Share this

by
Antibiotics in ethanol: An unnecessary risk despite the spin

 Used with permission from the USDA Agriculture Research Service. 

“Antibiotic levels nearly nil” screams the headline from this article in the industry trade publication, National Hog Farmer. It was a piece of spin doctoring in response to IATP’s report earlier this month on the widespread and unregulated use of human antibiotics in ethanol production. Ethanol producers use antibiotics to control bacterial outbreaks during production, which can interfere with the fermentation process and lower ethanol yields.

Our report, “Bugs in the System,” made some basic points:

  1. We know antibiotic use, wherever it occurs, can drive antibiotic resistance.
  2. Antibiotics in ethanol, we now know, leaves residues in what are known as “distillers grains” (DGS) a co-product that gets sold as livestock feed. The FDA has determined that sales of antibiotics to the ethanol  industry should be restricted, but has turned a blind eye to actually regulating such sales.
  3. Using human-medicine antibiotics and their analogues to produce much of the nearly 14 billion gallons of ethanol produced each year is both unnecessary and a pretty poor idea. Many ethanol producers have turned to non-antibiotic alternatives, which are readily available and effective, and those producers remain profitable.

The industry has said nothing to refute points #1 and #3. They can’t. They are irrefutable. The process of antibiotic resistance is basic to microbiology. POET, the world’s largest ethanol producer, is certified antibiotic-free.

Instead, they are attempting to quibble with point number two. Not the fact that antibiotic residues in DGS are basically illegal; they don’t address that.  What the industry is trying to tell hog farmers is that residues in DGS don’t pose any risk. Let’s pick that argument apart.

As I said, the basics of microbiology are that ANY exposure bacteria have to antibiotics can increase the pressure selecting for antibiotic resistance. Simply put, what happens is that the antibiotics, especially at lower levels of exposure, rather than killing off all the bacteria will tend to create conditions where the most naturally resistant bacteria are precisely the ones to thrive and multiply.  On this basis alone, more enlightened veterinary regulators in Europe have taken pains to eliminate antibiotic use wherever possible in livestock feed and livestock production.

It’s not the residue levels in distillers grains that is most at issue here, it is the total amount of antibiotics used in animal agriculture, including those that ending up in DGS. From data collected by the FDA from pharmaceutical companies, we know that more than 29 million lbs per year of antibiotic are given to food animals, of which around ¾ are antibiotics put into feed or water for purposes other than treating sick animals.

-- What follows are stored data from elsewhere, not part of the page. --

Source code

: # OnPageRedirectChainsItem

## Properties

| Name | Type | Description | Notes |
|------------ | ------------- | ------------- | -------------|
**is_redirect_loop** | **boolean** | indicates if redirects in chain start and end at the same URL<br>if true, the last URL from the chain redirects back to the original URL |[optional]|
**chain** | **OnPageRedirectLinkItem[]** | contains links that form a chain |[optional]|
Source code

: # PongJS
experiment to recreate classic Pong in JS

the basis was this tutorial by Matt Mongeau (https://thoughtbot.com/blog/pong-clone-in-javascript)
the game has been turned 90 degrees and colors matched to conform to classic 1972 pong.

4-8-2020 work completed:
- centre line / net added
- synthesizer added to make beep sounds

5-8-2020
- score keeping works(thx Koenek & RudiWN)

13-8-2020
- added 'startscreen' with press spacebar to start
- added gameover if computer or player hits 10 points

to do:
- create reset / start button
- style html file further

Signficantly, these data don’t include the antibiotics being used to produce billions of gallons of ethanol per year, that then end up in DGS. Legally, pharmaceutical companies haven’t had to divulge that total, but we know it only comes ATOP the other 29 million pounds.

The second point is that interesting turn of phrase in the Hog Farmer headline, “nearly nil.” As anyone knows, almost nil is not nil. Almost no residues is not the same as no residues. And almost no increase in resistance isn’t the same as no increase.

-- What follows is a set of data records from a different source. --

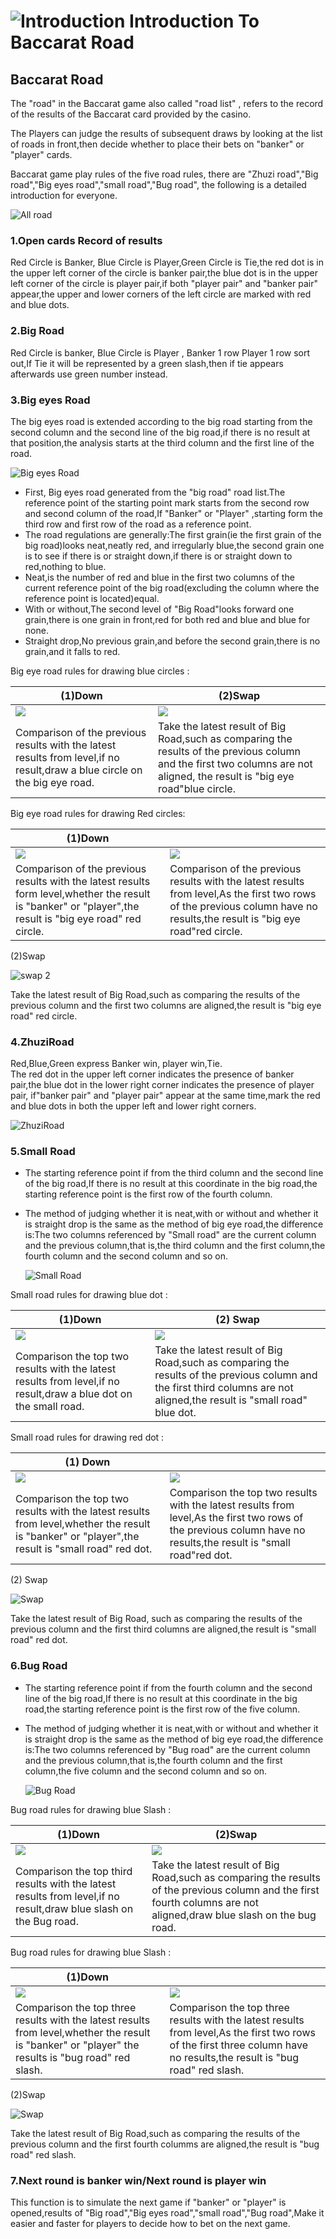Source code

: # ![Introduction](https://res-global.1315cdn.com:11443/statics/game_rules/bjl.png) Introduction To Baccarat Road

## Baccarat Road

The "road" in the Baccarat game also called "road list" , refers to the record of the results of the Baccarat card provided by the casino.

The Players can judge the results of subsequent draws by looking at the list of roads in front,then decide whether to place their bets on "banker" or "player" cards.

Baccarat game play rules of the five road rules, there are "Zhuzi road","Big road","Big eyes road","small road","Bug road", the following is a detailed introduction for everyone.

<img src = "https://res-global.1315cdn.com:11443/statics/game_rules/img_21.png" alt="All road" class="mw-475 all-road-sizing" />

### 1.Open cards Record of results

Red Circle is Banker, Blue Circle is Player,Green Circle is Tie,the red dot is in the upper left corner of the circle is banker pair,the blue dot is in the upper left corner of the circle is player pair,if both "player pair" and "banker pair" appear,the upper and lower corners of the left circle are marked with red and blue dots.

### 2.Big Road

Red Circle is banker, Blue Circle is Player , Banker 1 row Player 1 row sort out,If Tie it will be represented by a green slash,then if tie appears afterwards use green number instead.

### 3.Big eyes Road

The big eyes road is extended according to the big road starting from the second column and the second line of the big road,if there is no result at that position,the analysis starts at the third column and the first line of the road.

<img src ="https://res-global.1315cdn.com:11443/statics/game_rules/img_2.png" class="mw-310 big-eyes-road-sizing" alt="Big eyes Road"/>

- First, Big eyes road generated from the "big road" road list.The reference point of the starting point mark starts from the second row and second column of the road,If "Banker" or "Player" ,starting form the third row and first row of the road as a reference point.
- The road regulations are generally:The first grain(ie the first grain of the big road)looks neat,neatly red, and irregularly blue,the second grain one is to see if there is or straight down,if there is or straight down to red,nothing to blue.
- Neat,is the number of red and blue in the first two columns of the current reference point of the big road(excluding the column where the reference point is located)equal.
- With or without,The second level of "Big Road"looks forward one grain,there is one grain in front,red for both red and blue and blue for none.
- Straight drop,No previous grain,and before the second grain,there is no grain,and it falls to red.

Big eye road rules for drawing blue circles :

| (1)Down                                                                                                                    | (2)Swap                                                                                                                                                                     |
| -------------------------------------------------------------------------------------------------------------------------- | --------------------------------------------------------------------------------------------------------------------------------------------------------------------------- |
| <img src="https://res-global.1315cdn.com:11443/statics/game_rules/img_3.png" class="rule-img-sizing"/>                     | <img src="https://res-global.1315cdn.com:11443/statics/game_rules/img_4.png" class="rule-img-sizing"/>                                                                      |
| Comparison of the previous results with the latest results from level,if no result,draw a blue circle on the big eye road. | Take the latest result of Big Road,such as comparing the results of the previous column and the first two columns are not aligned, the result is "big eye road"blue circle. |

Big eye road rules for drawing Red circles:

| (1)Down                                                                                                                                                   | &nbsp;                                                                                                                                                                     |
| --------------------------------------------------------------------------------------------------------------------------------------------------------- | -------------------------------------------------------------------------------------------------------------------------------------------------------------------------- |
| <img src="https://res-global.1315cdn.com:11443/statics/game_rules/img_5.png" class="rule-img-sizing"/>                                                    | <img src="https://res-global.1315cdn.com:11443/statics/game_rules/img_6.png" class="rule-img-sizing"/>                                                                     |
| Comparison of the previous results with the latest results form level,whether the result is "banker" or "player",the result is "big eye road" red circle. | Comparison of the previous results with the latest results from level,As the first two rows of the previous column have no results,the result is "big eye road"red circle. |

(2)Swap

<img src="https://res-global.1315cdn.com:11443/statics/game_rules/img_7.png" alt="swap 2" class="mw-135 rule-img-sizing">

Take the latest result of Big Road,such as comparing the results of the previous column and the first two columns are aligned,the result is "big eye road" red circle.

### 4.ZhuziRoad

Red,Blue,Green express Banker win, player win,Tie.  
 The red dot in the upper left corner indicates the presence of banker pair,the blue dot in the lower right corner indicates the presence of player pair, if"banker pair" and "player pair" appear at the same time,mark the red and blue dots in both the upper left and lower right corners.

 <img class="mw-180 zhuzi-road-sizing" src = "https://res-global.1315cdn.com:11443/statics/game_rules/img_8.png" alt="ZhuziRoad">

### 5.Small Road

- The starting reference point if from the third column and the second line of the big road,If there is no result at this coordinate in the big road,the starting reference point is the first row of the fourth column.
- The method of judging whether it is neat,with or without and whether it is straight drop is the same as the method of big eye road,the difference is:The two columns referenced by "Small road" are the current column and the previous column,that is,the third column and the first column,the fourth column and the second column and so on.

  <img class="270 small-road-sizing" src="https://res-global.1315cdn.com:11443/statics/game_rules/img_9.png" alt="Small Road"/>

Small road rules for drawing blue dot :

| (1)Down                                                                                                           | (2) Swap                                                                                                                                                                 |
| ----------------------------------------------------------------------------------------------------------------- | ------------------------------------------------------------------------------------------------------------------------------------------------------------------------ |
| <img src="https://res-global.1315cdn.com:11443/statics/game_rules/img_10.png" class="rule-img-sizing"/>           | <img src="https://res-global.1315cdn.com:11443/statics/game_rules/img_11.png" class="rule-img-sizing"/>                                                                  |
| Comparison the top two results with the latest results from level,if no result,draw a blue dot on the small road. | Take the latest result of Big Road,such as comparing the results of the previous column and the first third columns are not aligned,the result is "small road" blue dot. |

Small road rules for drawing red dot :

| (1) Down                                                                                                                                         | &nbsp;                                                                                                                                                            |
| ------------------------------------------------------------------------------------------------------------------------------------------------ | ----------------------------------------------------------------------------------------------------------------------------------------------------------------- |
| <img src="https://res-global.1315cdn.com:11443/statics/game_rules/img_12.png" class="rule-img-sizing"/>                                          | <img src="https://res-global.1315cdn.com:11443/statics/game_rules/img_13.png" class="rule-img-sizing"/>                                                           |
| Comparison the top two results with the latest results from level,whether the result is "banker" or "player",the result is "small road" red dot. | Comparison the top two results with the latest results from level,As the first two rows of the previous column have no results,the result is "small road"red dot. |

(2) Swap

<img src="https://res-global.1315cdn.com:11443/statics/game_rules/img_14.png" alt="Swap" class="mw-135 rule-img-sizing"/>

Take the latest result of Big Road, such as comparing the results of the previous column and the first third columns are aligned,the result is "small road" red dot.

### 6.Bug Road

- The starting reference point if from the fourth column and the second line of the big road,If there is no result at this coordinate in the big road,the starting reference point is the first row of the five column.

- The method of judging whether it is neat,with or without and whether it is straight drop is the same as the method of big eye road,the difference is:The two columns referenced by "Bug road" are the current column and the previous column,that is,the fourth column and the first column,the five column and the second column and so on.

  <img src="https://res-global.1315cdn.com:11443/statics/game_rules/img_15.png" alt="Bug Road" class="mw-270 bug-road-sizing"/>

Bug road rules for drawing blue Slash :

| (1)Down                                                                                                           | (2)Swap                                                                                                                                                               |
| ----------------------------------------------------------------------------------------------------------------- | --------------------------------------------------------------------------------------------------------------------------------------------------------------------- |
| <img src="https://res-global.1315cdn.com:11443/statics/game_rules/img_16.png" class="rule-img-sizing"/>           | <img src="https://res-global.1315cdn.com:11443/statics/game_rules/img_17.png" class="rule-img-sizing"/>                                                               |
| Comparison the top third results with the latest results from level,if no result,draw blue slash on the Bug road. | Take the latest result of Big Road,such as comparing the results of the previous column and the first fourth columns are not aligned,draw blue slash on the bug road. |

Bug road rules for drawing blue Slash :

| (1)Down                                                                                                                                             | &nbsp;                                                                                                                                                                  |
| --------------------------------------------------------------------------------------------------------------------------------------------------- | ----------------------------------------------------------------------------------------------------------------------------------------------------------------------- |
| <img src="https://res-global.1315cdn.com:11443/statics/game_rules/img_18.png" class="rule-img-sizing"/>                                             | <img src="https://res-global.1315cdn.com:11443/statics/game_rules/img_19.png" class="rule-img-sizing"/>                                                                 |
| Comparison the top three results with the latest results from level,whether the result is "banker" or "player" the results is "bug road" red slash. | Comparison the top three results with the latest results from level,As the first two rows of the first three column have no results,the result is "bug road" red slash. |

(2)Swap

<img src="https://res-global.1315cdn.com:11443/statics/game_rules/img_20.png" alt="Swap" class="mw-135 rule-img-sizing">

Take the latest result of Big Road,such as comparing the results of the previous column and the first fourth columms are aligned,the result is "bug road" red slash.

### 7.Next round is banker win/Next round is player win

This function is to simulate the next game if "banker" or "player" is opened,results of "Big road","Big eyes road","small road","Bug road",Make it easier and faster for players to decide how to bet on the next game.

The National Hog Farmer story pointed to unpublished University of Minnesota research that we also mentioned in our report. In fact, that research shows that all 117 samples of distillers grains the researchers tested contained residues of antibiotics. Every one. At issue is only whether the hog industry and the pharmaceutical industry deem these levels “significant.” As we also reported, a study done by FDA’s own researchers at the Center for Veterinary Medicine showed that antibiotic residues at levels found on distillers grains inhibited growth of bacteria in petri dishes. This is proof that the residues are capable of causing antibiotic resistance. As public health advocates, we certainly think this significant, especially since many responsible ethanol producers have chosen not to use antibiotics—they are simply unnecessary.

Perhaps one shouldn’t be surprised the ethanol producers already needlessly using antibiotics would continue to do so. The FDA’s certainly doing nothing to stop them. Moreover, the odds are nearly nil that pharmaceutical companies will volunteer to “just say no” to peddling to ethanol companies the same medicines that doctors rely on.